> [Material for this task]
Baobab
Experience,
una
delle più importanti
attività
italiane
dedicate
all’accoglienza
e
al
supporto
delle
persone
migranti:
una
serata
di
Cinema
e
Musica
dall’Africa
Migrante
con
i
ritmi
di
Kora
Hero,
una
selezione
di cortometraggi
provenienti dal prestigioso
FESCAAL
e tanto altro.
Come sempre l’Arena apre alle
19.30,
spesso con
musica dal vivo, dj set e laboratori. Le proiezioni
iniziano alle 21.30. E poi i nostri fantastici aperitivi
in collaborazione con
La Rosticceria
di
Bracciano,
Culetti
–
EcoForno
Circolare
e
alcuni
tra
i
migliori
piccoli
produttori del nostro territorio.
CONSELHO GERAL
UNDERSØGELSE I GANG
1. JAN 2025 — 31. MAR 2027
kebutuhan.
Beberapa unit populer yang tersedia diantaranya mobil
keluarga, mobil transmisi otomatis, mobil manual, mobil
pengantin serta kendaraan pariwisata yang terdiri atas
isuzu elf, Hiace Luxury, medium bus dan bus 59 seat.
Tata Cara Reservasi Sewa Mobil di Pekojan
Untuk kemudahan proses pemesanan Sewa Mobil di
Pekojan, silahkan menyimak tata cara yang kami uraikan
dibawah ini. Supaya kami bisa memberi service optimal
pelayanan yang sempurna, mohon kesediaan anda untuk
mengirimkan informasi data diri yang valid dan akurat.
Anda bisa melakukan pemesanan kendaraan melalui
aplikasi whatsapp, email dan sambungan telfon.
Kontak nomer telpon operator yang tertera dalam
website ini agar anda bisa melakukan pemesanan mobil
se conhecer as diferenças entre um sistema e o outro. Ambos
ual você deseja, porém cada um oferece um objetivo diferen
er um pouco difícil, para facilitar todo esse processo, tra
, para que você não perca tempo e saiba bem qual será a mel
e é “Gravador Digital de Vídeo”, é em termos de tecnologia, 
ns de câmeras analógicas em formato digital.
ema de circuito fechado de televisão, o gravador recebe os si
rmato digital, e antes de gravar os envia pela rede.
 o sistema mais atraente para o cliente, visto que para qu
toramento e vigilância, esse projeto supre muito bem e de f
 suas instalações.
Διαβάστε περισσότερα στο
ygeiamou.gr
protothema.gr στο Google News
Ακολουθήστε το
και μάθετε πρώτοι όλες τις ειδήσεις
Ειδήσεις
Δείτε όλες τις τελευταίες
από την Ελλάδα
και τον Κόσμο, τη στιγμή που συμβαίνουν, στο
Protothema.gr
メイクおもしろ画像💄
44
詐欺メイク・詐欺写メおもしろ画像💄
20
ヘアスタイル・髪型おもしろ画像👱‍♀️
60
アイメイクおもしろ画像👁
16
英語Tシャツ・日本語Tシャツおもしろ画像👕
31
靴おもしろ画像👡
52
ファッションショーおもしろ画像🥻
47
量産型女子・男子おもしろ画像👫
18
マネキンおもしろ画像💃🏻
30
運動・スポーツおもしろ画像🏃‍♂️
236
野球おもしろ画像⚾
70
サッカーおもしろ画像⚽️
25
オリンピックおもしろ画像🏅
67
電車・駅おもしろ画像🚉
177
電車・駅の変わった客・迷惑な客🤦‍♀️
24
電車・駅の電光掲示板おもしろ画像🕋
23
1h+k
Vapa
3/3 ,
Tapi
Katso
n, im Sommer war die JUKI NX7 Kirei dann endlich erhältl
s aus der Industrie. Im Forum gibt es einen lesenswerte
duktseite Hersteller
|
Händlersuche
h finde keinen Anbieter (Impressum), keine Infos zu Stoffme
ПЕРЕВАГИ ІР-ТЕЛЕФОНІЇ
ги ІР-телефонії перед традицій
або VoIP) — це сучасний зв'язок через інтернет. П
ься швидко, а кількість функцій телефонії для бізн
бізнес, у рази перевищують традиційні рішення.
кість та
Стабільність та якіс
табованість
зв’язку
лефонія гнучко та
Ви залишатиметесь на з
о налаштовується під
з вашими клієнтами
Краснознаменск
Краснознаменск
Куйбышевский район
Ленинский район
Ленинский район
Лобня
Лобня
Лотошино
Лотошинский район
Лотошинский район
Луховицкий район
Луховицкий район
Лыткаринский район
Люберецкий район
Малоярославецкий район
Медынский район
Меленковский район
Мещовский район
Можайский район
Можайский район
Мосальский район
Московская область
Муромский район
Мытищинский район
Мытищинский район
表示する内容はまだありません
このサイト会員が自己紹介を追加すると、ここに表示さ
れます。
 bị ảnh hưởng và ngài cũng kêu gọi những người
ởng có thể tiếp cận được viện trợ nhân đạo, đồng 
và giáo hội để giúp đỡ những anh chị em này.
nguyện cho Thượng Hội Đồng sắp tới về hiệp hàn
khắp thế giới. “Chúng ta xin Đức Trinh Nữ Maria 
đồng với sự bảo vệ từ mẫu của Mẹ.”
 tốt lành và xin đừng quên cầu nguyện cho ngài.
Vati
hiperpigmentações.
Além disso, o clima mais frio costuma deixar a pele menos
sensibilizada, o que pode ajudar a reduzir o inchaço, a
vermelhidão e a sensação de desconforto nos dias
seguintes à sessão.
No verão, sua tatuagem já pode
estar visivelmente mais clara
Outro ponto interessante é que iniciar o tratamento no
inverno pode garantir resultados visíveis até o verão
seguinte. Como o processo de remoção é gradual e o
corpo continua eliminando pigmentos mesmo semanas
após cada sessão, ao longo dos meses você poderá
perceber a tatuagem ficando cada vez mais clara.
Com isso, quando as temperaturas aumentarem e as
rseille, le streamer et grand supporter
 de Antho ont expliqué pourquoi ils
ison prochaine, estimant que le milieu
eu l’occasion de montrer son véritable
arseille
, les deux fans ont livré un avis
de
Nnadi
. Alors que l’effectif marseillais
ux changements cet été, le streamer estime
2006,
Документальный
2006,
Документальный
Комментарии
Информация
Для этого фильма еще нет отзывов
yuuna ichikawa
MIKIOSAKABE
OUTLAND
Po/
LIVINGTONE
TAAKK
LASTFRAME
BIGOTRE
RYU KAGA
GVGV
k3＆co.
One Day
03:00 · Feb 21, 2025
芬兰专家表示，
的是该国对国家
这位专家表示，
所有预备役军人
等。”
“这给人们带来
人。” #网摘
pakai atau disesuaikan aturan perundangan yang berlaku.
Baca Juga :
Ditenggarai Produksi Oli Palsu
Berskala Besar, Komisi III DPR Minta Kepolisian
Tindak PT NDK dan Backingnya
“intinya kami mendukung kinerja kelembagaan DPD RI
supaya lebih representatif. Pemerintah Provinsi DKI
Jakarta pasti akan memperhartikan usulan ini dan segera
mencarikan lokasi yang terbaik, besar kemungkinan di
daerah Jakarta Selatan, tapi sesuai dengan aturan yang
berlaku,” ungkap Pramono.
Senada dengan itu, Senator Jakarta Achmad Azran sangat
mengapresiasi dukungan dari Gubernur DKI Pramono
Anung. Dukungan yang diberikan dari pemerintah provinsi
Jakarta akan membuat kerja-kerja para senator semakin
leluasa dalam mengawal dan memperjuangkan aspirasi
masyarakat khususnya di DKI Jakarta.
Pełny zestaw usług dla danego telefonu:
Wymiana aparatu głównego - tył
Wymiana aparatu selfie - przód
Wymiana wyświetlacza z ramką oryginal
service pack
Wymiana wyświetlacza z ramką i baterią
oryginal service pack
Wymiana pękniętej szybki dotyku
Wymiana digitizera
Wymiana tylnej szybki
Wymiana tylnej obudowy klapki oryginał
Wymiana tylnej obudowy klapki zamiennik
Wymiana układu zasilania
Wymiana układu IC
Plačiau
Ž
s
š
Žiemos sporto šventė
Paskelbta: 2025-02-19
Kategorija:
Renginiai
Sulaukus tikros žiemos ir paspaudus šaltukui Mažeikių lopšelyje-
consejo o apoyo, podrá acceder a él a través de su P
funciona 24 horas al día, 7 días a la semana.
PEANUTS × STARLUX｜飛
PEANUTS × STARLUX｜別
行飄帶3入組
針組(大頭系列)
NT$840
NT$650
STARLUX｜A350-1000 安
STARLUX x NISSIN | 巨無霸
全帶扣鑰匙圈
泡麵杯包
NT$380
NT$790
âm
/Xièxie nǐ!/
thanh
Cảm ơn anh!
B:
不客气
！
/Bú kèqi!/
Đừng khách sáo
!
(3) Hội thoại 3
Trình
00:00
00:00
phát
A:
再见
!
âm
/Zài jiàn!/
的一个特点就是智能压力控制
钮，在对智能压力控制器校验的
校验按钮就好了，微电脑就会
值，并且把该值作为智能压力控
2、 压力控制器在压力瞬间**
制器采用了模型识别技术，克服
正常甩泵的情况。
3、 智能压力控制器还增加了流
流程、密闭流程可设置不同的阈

> [How to complete this task] Set the material down exactly as written, starting at its first line. The line containing "Beberapa unit populer" is the last one to include.

> [Result for this task]
Baobab
Experience,
una
delle più importanti
attività
italiane
dedicate
all’accoglienza
e
al
supporto
delle
persone
migranti:
una
serata
di
Cinema
e
Musica
dall’Africa
Migrante
con
i
ritmi
di
Kora
Hero,
una
selezione
di cortometraggi
provenienti dal prestigioso
FESCAAL
e tanto altro.
Come sempre l’Arena apre alle
19.30,
spesso con
musica dal vivo, dj set e laboratori. Le proiezioni
iniziano alle 21.30. E poi i nostri fantastici aperitivi
in collaborazione con
La Rosticceria
di
Bracciano,
Culetti
–
EcoForno
Circolare
e
alcuni
tra
i
migliori
piccoli
produttori del nostro territorio.
CONSELHO GERAL
UNDERSØGELSE I GANG
1. JAN 2025 — 31. MAR 2027
kebutuhan.
Beberapa unit populer yang tersedia diantaranya mobil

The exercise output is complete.